Approche statistique : métayage et fermage

Tous les témoignages, pendant un siècle, s'accordent à considérer le fermage comme un mode de faire-valoir exceptionnel en Pays basque. En 1866, "il n'existe guère de fermage que pour les propriétés situées dans les banlieues des villes, jardins exploités par des maraîchers"795. Le fermage est rare, constate à nouveau l'enquête de 1909, et le métayage tend à se développer même si "le métayer ne tarde pas à acheter de la terre pour son compte dès qu'il a quelques économies"796. Le fermage est encore en 1929 "un mode d'exploitation accidentel" selon le professeur d'agriculture départemental, mais métayage et fermage ont alors tendance à reculer simultanément : "la période de prospérité économique d'après-guerre a permis à ces deux dernières catégories d'exploitants d'amasser un pécule qui fut utilisé à l'achat de la ferme ou de la métairie"797.
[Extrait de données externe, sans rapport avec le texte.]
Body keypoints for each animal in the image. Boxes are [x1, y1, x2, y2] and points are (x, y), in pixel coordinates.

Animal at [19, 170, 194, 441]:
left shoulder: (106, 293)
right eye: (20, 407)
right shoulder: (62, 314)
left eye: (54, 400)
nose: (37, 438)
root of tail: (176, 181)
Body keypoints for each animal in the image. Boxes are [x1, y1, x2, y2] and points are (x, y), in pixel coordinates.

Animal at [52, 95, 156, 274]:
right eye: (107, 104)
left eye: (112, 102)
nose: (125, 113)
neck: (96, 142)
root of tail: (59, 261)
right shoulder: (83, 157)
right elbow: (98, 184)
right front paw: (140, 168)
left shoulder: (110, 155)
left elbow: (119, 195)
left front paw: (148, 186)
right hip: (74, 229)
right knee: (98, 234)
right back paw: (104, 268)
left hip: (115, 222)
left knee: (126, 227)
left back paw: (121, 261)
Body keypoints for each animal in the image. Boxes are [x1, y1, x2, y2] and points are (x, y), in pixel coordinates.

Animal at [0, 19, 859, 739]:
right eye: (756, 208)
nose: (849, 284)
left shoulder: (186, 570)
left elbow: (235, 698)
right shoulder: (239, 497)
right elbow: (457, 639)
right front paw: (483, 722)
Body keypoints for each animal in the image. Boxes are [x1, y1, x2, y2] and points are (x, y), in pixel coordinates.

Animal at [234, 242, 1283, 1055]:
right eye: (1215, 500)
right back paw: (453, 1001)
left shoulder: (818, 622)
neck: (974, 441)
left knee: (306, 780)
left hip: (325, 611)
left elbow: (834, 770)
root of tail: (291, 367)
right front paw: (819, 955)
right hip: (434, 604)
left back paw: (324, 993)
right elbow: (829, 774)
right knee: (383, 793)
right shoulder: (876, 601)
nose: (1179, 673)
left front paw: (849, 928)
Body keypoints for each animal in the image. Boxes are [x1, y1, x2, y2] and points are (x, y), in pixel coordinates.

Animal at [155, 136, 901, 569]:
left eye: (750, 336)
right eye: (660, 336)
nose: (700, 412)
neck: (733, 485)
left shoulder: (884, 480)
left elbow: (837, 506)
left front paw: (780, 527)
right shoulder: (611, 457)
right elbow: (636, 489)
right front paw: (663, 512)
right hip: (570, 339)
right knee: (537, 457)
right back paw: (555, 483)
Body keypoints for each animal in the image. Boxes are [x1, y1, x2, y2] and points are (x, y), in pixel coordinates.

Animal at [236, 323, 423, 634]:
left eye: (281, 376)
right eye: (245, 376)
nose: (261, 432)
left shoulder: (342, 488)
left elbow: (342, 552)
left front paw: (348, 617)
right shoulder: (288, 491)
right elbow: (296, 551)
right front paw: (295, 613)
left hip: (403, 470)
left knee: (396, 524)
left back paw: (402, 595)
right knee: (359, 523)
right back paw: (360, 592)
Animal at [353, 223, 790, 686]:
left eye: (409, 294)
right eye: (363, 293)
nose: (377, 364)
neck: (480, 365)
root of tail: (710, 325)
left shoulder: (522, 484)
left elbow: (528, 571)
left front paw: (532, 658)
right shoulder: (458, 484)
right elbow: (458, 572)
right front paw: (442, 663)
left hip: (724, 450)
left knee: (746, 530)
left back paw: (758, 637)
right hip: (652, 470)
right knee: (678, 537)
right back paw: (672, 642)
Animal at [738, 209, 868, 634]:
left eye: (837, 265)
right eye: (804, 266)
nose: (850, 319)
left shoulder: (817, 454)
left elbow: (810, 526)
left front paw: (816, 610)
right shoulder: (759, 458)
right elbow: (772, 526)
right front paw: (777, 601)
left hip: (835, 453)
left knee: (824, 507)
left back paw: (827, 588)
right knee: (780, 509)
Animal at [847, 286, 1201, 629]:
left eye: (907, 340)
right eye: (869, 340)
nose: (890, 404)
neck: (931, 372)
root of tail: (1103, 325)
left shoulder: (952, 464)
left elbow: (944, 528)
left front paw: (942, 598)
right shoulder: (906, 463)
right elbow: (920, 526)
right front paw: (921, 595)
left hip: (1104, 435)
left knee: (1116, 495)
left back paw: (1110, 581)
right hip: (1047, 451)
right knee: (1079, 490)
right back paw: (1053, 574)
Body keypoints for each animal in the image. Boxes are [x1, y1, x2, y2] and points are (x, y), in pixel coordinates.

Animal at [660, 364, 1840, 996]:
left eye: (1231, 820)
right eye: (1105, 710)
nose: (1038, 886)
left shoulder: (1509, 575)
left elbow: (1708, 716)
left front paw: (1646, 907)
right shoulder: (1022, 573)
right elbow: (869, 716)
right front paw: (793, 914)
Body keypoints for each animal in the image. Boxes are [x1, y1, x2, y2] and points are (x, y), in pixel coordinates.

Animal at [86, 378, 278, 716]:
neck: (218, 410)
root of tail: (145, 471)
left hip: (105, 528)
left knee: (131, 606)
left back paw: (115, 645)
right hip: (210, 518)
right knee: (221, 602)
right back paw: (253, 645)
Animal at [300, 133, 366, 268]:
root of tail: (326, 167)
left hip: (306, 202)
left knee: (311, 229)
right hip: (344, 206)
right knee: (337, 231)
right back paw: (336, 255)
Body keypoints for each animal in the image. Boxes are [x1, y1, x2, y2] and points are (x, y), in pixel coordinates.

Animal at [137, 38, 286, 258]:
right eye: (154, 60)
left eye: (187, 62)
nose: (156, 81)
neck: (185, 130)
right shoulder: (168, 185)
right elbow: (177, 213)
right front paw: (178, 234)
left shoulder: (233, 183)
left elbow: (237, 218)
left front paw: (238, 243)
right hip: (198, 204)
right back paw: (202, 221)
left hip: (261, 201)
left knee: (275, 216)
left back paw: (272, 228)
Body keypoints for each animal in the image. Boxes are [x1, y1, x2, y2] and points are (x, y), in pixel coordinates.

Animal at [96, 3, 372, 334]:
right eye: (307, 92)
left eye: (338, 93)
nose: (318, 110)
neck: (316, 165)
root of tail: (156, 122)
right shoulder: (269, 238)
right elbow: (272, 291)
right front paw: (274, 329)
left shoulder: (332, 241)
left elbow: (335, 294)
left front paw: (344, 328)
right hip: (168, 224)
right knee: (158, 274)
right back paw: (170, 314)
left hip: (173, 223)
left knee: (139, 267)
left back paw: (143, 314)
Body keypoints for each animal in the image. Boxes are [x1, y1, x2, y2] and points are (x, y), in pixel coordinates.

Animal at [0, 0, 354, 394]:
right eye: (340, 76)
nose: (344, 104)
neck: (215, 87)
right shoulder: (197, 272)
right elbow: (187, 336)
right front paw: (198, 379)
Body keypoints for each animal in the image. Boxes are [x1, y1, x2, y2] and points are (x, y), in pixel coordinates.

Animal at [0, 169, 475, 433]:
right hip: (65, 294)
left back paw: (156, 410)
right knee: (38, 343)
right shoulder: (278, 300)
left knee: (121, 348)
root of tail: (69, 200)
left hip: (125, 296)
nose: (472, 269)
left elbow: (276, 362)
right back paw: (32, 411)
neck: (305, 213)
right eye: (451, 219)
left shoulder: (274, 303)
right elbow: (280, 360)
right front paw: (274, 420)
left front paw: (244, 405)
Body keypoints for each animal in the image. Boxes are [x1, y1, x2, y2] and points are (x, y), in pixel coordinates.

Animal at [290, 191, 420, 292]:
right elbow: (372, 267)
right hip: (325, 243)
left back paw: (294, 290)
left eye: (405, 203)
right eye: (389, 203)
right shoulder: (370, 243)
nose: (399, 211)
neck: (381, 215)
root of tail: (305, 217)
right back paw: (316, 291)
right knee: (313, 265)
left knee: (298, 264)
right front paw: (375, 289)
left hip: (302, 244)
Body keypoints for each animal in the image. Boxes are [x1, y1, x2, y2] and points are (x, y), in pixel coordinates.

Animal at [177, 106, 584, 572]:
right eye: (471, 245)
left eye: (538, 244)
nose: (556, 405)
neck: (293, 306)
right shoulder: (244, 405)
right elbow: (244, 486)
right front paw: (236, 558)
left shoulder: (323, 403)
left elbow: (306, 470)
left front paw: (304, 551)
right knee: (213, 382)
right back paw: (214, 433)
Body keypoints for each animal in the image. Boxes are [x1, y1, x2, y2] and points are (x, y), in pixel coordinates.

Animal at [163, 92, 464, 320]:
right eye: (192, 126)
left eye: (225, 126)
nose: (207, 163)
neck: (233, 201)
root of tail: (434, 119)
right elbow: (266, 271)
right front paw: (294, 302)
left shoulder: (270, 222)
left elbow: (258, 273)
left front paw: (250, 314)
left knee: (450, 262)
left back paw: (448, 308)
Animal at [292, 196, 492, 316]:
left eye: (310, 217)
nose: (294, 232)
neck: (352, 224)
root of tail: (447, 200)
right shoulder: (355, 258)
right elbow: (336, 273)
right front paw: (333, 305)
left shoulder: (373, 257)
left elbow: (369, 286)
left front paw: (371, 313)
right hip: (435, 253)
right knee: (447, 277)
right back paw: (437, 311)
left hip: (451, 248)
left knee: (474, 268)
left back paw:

Hormis ces quelques données qualitatives, l'incohérence des statistiques agricoles ne permet guère de mesurer la part réciproque du métayage et du fermage et de suivre son évolution798. Si l'on peut tenir pour acquis que le métayage fut dominant jusqu'en 1940, il n'est pas certain que la continuité soit totale. Outre l'enquête de 1892, nombre d'indices comme la multiplication des mentions portées sur les actes de mutation par décès dans le dernier quart du siècle, ou celle des saisies-gageries de fermiers vers 1900, laissent en effet penser que le fermage a progressé pendant la dépression. Dans les années d'inflation d'après-guerre en revanche, les baux de fermage pourraient s'être massivement transformés en baux de métayage : vingt cas ont été recensés en 1920 dans la seule commune d'Urrugne par le géographe Théodore Lefebvre799.

A l'échelle de la commune et de l'exploitation également, l'absence de baux et le flou du vocabulaire, qui reflète le flou des statuts, interdisent de faire précisément la part du métayage et du fermage. A Ascain, la confrontation entre la liste nominative de recensement de 1851 et le cadastre fait apparaître une proportion de 1/4 de métayers au milieu du siècle, auxquels s'ajoutent trois fermiers et près d'1/5 de locataires au statut indéterminé, meuniers, journaliers et artisans louant une micro-exploitation, soit au total 45% de locataires pour 55% de propriétaires-exploitants. L'enquête agricole de 1892 indique une progression simultanée du métayage (45%) et du fermage (6%) : les données des recensements le confirment, plus de la moitié des exploitations sont en faire-valoir indirect. Au recensement de 1946 enfin, au moment où se met en place le statut du métayage et du fermage, 58% des exploitants sont locataires, mais 14% seulement seraient encore métayers. A Hélette aux mêmes dates, plus de 50% des exploitations sont également en faire-valoir indirect, pour moitié en métayage et pour moitié en fermage selon les enquêtes de 1852 et de 1892800.

A l'exception des communes les plus montagneuses, domaine quasi-exclusif des petits propriétaires-exploitants, l'ensemble du Pays basque connaît des proportions analogues d'exploitations en faire-valoir indirect801 : le petit exploitant est aussi souvent métayer, ou parfois fermier, que propriétaire.

Notes
795.

Ministère de l'Agriculture, du Commerce et des Travaux publics, Enquête agricole. Deuxième série. Enquêtes départementales. 17e circonscription, Paris, Imprimerie Impériale, 1868. Réponse au questionnaire par M. F.Labrouche.

796.

Ministère de l'Agriculture, La petite propriété rurale en France. Enquêtes monographiques (1908-1909), ouvrage cité, 1909.

797.

Ministère de l'Agriculture, Statistique agricole de la France. Annexe à l'enquête de 1929. Monographie agricole du département des Basses-Pyrénées, ouvrage cité, pp. 69-94.

798.

Voir tableau 1 en annexe : la part du métayage d'après les enquêtes agricoles.

799.

Théodore LEFEBVRE, Les modes de vie dans les Pyrénées Atlantiques orientales, ouvrage cité, p. 582.

800.

Voir tableaux 15 et 16 en annexe : la part du faire-valoir indirect; métayage et fermage.

801.

Voir tableau 1 en annexe : la part du métayage d'après les enquêtes agricoles.